Background: Individuals with autism spectrum disorder (ASD) excel at visual search, performing better than their typically developing (TD) peers across the lifespan. This disparity in performance generally becomes greater as target-distractor similarity increases and when the target is absent.

Objectives: First, to assess the roles of enhanced stimulus discrimination and peripheral selection in superior visual search among individuals with ASD, and, second, to examine the search mechanisms underlying the well-documented superiority of individuals with ASD to discern target absence.

Methods: We administered a paradigm in which distractors varied on difficulty of discrimination and selection to 22 school-age children and adolescents with ASD and an age- and non-verbal IQ-matched comparison group of 30 TD children. The stimulus array had a fixed set size of 24 items. The target was a circle and the distractors were “C” shaped figures. Peripheral selection was varied by increasing the line-width of distractors; discrimination between target and distractors varied by increasing the size of the gap in the distractor Cs (Figure 1a). The experiment was divided into four 40-trial blocks.

Results: Groups did not differ in error rate. Children with ASD were faster at visual search than their TD peers, F(1,50) = 3.5, p = .068. However, there were no significant interactions between group and discrimination, selection, or a three-way interaction between group, discrimination, and selection (all p>.05). Rather, consistent with the large majority of ASD visual search, group differences were mainly the effect of faster ASD performance on target absent trials, F(1,50) = 6.7, p = .013. Next, we conducted a series of analyses to examine the search characteristics that confer a unique advantage in absent trials to individuals with ASD. Faster RT to target absent trials was not due to speed-accuracy trade-off, response bias, quitting threshold, or post-error slowing (all p>.05). Instead, we found faster RT to targets appearing on the left side of the array for our TD group. However, this left-side bias was not present in individuals with ASD (Figure 1b-d). Consistent with our RT results, TD individuals, but not individuals with ASD, showed a leftward bias in saccadic endpoint (Figure 1e).  Lastly, ASD symptom severity was positively associated with ASD search superiority (Figure 1f).

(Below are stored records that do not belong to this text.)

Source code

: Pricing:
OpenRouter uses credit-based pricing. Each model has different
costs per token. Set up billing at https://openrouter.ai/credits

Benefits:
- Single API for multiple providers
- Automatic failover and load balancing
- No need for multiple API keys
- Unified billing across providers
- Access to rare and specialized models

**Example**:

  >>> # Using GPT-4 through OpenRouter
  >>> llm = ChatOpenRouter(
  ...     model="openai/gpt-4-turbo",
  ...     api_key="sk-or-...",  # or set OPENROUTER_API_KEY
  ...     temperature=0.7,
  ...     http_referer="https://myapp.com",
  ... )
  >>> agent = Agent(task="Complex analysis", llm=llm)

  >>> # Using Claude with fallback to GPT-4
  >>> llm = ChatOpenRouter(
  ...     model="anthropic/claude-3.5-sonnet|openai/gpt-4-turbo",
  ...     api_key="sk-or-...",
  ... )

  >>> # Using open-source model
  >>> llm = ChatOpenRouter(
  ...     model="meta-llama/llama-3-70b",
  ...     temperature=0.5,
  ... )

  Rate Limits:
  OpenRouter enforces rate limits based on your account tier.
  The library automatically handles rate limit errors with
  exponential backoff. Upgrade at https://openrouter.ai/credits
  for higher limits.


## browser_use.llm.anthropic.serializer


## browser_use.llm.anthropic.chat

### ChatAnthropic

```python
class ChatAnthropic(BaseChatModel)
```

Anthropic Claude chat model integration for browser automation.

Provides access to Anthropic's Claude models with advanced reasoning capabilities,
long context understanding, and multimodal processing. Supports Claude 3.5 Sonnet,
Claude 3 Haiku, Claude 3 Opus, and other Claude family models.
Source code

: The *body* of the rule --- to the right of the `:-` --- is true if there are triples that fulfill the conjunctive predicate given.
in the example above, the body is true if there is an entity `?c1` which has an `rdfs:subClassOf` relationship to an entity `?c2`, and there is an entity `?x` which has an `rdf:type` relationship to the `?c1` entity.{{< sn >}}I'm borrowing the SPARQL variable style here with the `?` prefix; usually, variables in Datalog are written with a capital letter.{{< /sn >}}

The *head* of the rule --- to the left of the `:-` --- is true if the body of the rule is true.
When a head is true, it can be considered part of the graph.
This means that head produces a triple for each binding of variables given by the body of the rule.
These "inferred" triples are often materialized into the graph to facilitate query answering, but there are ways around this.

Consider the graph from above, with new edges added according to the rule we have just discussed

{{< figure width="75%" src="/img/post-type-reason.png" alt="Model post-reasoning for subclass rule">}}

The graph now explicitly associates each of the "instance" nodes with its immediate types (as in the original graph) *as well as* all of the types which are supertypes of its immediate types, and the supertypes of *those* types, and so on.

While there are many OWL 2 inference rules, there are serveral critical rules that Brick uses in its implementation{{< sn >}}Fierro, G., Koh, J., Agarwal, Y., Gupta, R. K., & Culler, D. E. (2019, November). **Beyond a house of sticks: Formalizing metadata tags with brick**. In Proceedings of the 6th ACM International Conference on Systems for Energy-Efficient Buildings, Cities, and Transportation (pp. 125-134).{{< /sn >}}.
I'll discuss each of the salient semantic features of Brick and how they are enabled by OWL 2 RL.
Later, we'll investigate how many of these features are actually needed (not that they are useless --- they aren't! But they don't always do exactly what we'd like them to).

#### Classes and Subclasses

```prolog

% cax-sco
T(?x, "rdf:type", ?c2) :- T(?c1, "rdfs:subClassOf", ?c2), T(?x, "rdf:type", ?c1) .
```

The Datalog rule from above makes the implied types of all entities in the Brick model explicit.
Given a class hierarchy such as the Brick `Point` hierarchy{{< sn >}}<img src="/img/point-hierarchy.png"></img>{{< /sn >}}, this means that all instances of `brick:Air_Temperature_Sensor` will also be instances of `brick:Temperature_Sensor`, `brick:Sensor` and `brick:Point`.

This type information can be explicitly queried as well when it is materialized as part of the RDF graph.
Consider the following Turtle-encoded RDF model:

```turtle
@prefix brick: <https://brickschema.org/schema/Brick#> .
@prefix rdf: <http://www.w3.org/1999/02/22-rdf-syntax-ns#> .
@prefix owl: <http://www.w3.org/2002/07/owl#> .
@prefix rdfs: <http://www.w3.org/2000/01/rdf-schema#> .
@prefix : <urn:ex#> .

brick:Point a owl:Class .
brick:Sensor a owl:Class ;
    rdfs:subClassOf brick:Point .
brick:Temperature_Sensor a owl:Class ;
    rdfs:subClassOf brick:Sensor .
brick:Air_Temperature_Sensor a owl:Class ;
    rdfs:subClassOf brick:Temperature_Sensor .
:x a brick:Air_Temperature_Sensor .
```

Conclusions: Consistent with previous reports, we found accelerated search in ASD, which was driven primarily by faster responses to target absent trials. Behavioral and eye-tracking results suggest that absent advantage may be due to reduced leftward search bias in ASD. Because target proximity is an important factor in determining subsequent target fixation and search termination, non-biased saccades are likely to make targets more accessible, facilitating search in ASD. These findings together with fewer fixations and reduced saccadic error in target present trials lends support to the hypothesis that enhanced perceptual load may contribute to superior search in ASD. Additionally, indices of target absent search and reduced search bias were related ASD symptom severity, indicating that mechanisms underlying absent search advantage may have explanatory significance with regard to the development of ASD social and communicative impairments.